Although this rather narrow concept of economic equilibrium is inappropriate in many situations, such as oligopolostic market structures, public goods and externalities, collusion, or markets with price rigidities, it hightlights the close connection between unregulated free price formation in competitive markets and allocative efficiency. For a broad variety of preferences, technologies, and ownership structures, competitive equilibria maximize social welfare in the sense of maximizing the sum of aggregate consumer and producer surplus (see economic rents). Not only do Walrasian markets provide an exchange institution that leads to efficient outcomes, but any efficient allocation can be reached as a competitive equilibrium by an appropriate redistribution of the traders' intial resources.
In addition, Walrasian markets minimize the informational requirements to complete a transaction: each trader only has to know the characteristics of the object traded, the price, and his own objective function (preferences, technology). However, complete information on prices and on the characteristic of the commodities is necessary to retain the efficiency features of free price formation in competitive markets. If there is asymmetric information on the quality of the commodities, prices only insufficiently signal the relative opportunity costs of economic decisions, and, as a result, allocative decisions will no longer lead to efficient market outcomes. Even worse, the repercussions of adverse quality updating can make markets break down completely, with no voluntary trade taking place at all. (Potential market breakdowns in the presence of commodities of varying quality and asymmetric information have become famous as the lemons problem.)
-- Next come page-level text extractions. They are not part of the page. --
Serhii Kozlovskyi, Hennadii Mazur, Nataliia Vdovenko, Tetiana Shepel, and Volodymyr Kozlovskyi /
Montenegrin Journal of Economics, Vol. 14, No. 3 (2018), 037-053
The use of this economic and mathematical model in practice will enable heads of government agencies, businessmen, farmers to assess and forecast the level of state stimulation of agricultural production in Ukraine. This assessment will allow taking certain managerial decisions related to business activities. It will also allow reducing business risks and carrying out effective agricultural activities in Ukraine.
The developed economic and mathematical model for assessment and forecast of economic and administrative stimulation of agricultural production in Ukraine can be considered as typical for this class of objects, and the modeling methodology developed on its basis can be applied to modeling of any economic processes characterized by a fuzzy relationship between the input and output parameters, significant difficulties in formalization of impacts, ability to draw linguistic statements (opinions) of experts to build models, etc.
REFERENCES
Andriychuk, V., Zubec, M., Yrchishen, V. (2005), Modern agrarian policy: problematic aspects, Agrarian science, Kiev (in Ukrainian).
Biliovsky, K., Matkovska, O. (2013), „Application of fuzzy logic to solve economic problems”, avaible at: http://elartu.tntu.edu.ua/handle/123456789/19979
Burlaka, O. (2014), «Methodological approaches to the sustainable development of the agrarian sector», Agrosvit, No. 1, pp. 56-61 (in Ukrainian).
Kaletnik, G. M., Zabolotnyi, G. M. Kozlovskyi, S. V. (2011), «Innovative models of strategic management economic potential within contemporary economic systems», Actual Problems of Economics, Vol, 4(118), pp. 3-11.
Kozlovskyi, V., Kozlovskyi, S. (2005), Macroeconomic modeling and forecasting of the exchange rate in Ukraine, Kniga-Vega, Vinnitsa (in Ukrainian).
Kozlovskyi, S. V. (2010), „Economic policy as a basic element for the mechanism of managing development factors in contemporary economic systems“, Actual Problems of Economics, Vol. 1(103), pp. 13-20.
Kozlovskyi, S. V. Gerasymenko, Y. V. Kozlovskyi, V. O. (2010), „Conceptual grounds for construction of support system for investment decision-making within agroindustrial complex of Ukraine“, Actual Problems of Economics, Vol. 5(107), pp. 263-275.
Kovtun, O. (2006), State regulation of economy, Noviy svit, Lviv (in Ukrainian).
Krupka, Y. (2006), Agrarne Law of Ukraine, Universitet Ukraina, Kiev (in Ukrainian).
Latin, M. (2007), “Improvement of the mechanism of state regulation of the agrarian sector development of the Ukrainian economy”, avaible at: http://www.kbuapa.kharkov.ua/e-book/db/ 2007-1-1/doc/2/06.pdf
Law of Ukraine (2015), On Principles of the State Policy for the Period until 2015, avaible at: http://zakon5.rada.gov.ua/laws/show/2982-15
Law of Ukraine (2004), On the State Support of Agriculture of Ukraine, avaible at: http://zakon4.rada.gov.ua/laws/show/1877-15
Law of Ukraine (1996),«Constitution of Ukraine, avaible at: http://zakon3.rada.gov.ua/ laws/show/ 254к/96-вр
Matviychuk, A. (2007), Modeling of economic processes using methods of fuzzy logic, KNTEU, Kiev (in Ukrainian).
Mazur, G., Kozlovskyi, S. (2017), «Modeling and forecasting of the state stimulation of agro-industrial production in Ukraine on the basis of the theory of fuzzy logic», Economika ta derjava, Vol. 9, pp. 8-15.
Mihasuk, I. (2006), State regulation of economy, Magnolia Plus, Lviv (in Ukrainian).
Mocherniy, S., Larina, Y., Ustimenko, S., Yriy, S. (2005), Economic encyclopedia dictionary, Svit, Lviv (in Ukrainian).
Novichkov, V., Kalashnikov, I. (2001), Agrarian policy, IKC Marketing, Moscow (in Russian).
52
If markets are 'thin', traders have market power, and the competitive paradigm does no longer apply. Instead, prices are explained from matching strategically formed price 'bids' (buying demands) and price 'asks' (selling offers). Accordingly, more general models of competitive markets are described as auctions. However, as the number of bidders grows large, the strategic equilibrium bids from common value auctions approach the competitive price. A similar result holds for competitive markets with perfect information where the traders are free to form coalitions which maximize the joint gains from trade. Then, the coalitionally stable outcomes form a large set, which includes in particular the (efficient) competitive allocation. Again, as the number of trader becomes large, the set of outcomes which is stable under collusive behavior shrinks, and it approaches the (unique) competitive outcome again. Thus, in the limit, both the coalitional and the strategic approach to describing competitive markets collapse into the simple competitive (Walrasian) paradigma. This fact both underlines the benchmark role of perfectly competitive market equilibrium for the allocation of goods, and the restrictive nature of the Walrasian concept of competitive markets.